• Il passato che ritorna

    parcheggi al posto di giardiniSe qualche lettore si sta ancora chiedendo perchè i Verdi di Ferrara non sono proprio entusiasti della candidatura a capolista di Roberto Soffritti, beh guardate l’immagine a fianco. Si tratta del mio primo approcio semiserio a Photoshop, era il 94 credo: Soffritti voleva sfruttare i miliardi della Legge Tognoli, ed ipotizzo’ un bel parcheggino, giusto sotto i Giardini del Castello…. Solo migliaia di cartoline ed una mobilitazione delle associazioni ambientaliste gli fecero cambiare idea.

    Qui sotto un’agenzia di ieri:

    (ER) ELEZIONI. CASO SOFFRITTI, VERDI FERRARA NON ENTRANO IN LISTA. DIOLAITI: BERTINOTTI CRITICA CALEARO, MA NON SI E’ ACCORTO DI LUI

    (DIRE) Bologna, 7 mar. – I Verdi ferraresi non entreranno nelle liste della Sinistra Arcobaleno dell’Emilia Romagna. La decisione, presa per protesta contro il capolistato alla Camera affidato a Roberto Soffritti, e’ stata presa all’unanimita’ dall’assemblea provinciale del Sole che Ride. La presidente dei Verdi ferraresi Barbara Diolaiti si rivolge direttamente al candidato premier Fausto Bertinotti, che “insiste su ‘mai con chi candida Calearo’. Di Soffritti forse non si e’ ancora accorto. In effetti non c’e’ da stupirsi che i livelli nazionali della Sinistra Arcobaleno siano rimasti sordi al richiamo all’etica sulla candidatura di Roberto Soffritti.

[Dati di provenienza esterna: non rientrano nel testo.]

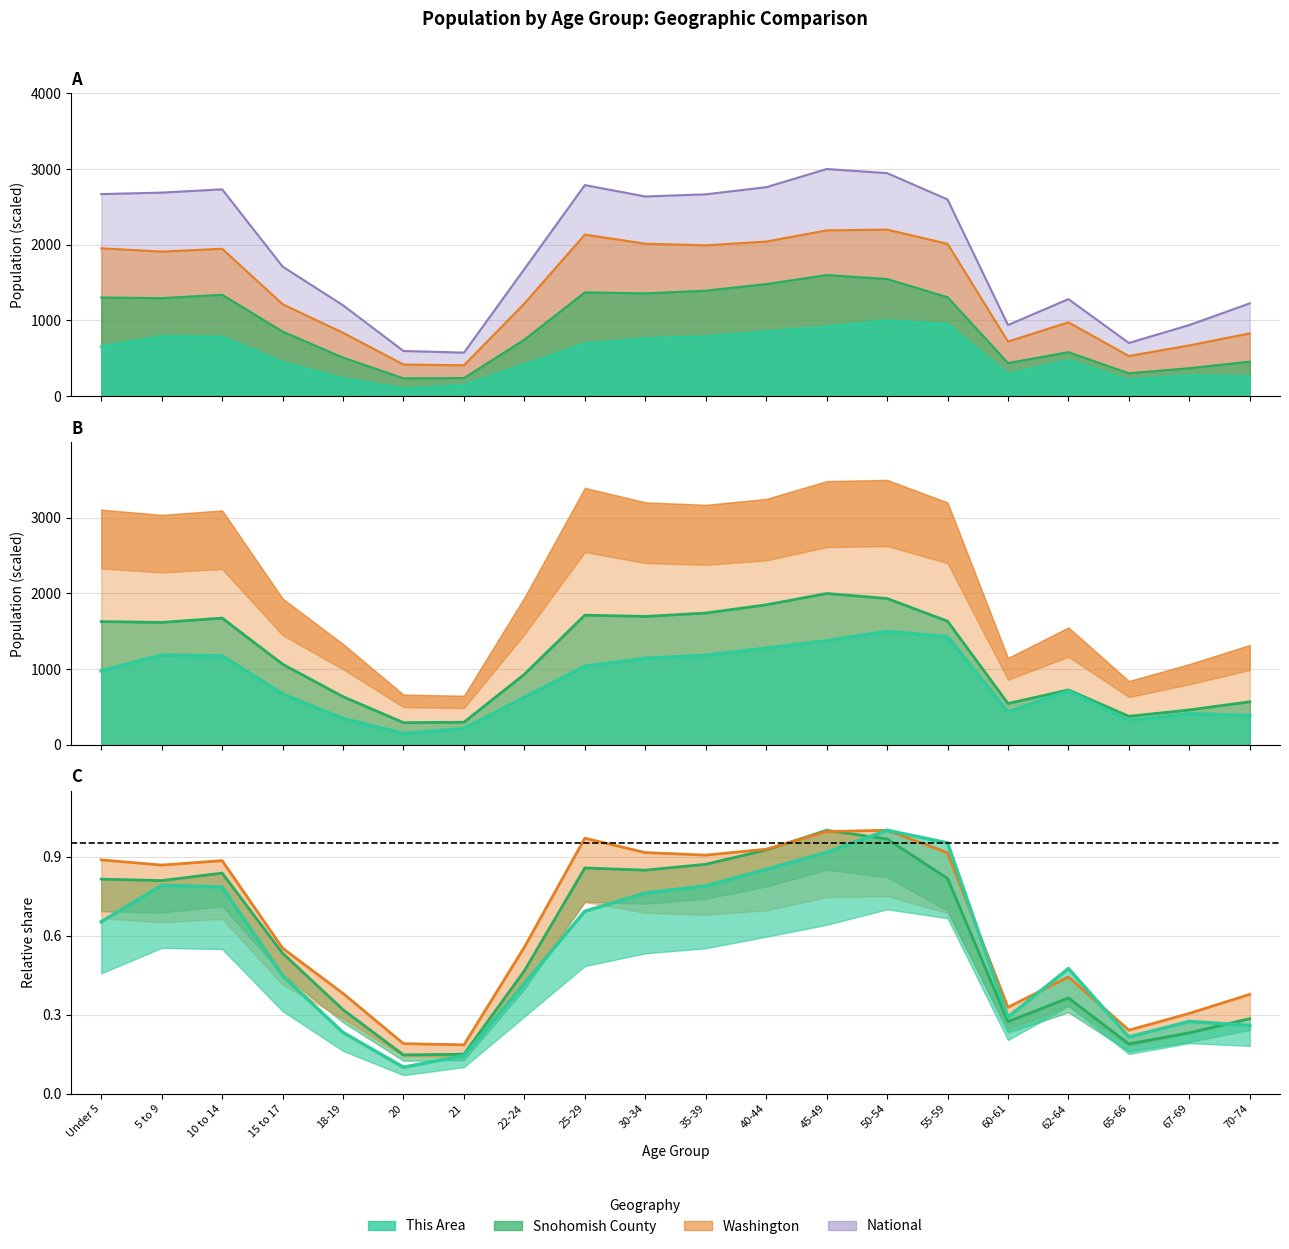

What is the label of the 8th point from the right?

45-49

E’ chiaro che in questo quadro chi avrebbe voluto liste coerenti con il programma, la coincidenza tra mezzi e fine, un impegno forte e vero per contrastare il Centro Destra e per smascherare il pericoloso programma del Pd, deve sembrare un pazzo. Eppure, nonostante tutto, noi continuiamo a credere che un altro modo di fare politica sia possibile, anzi necessario”.
    Diolaiti sottolinea come “l’Amministrazione comunale di Ferrara stia ancora cercando di risolvere i problemi legati alle sue scelte: il famoso Palazzo degli Specchi del discusso costruttore catanese Graci, l’ancora incompiuto ospedale a Cona, il peggiore Prg che la citta’ abbia mai avuto”.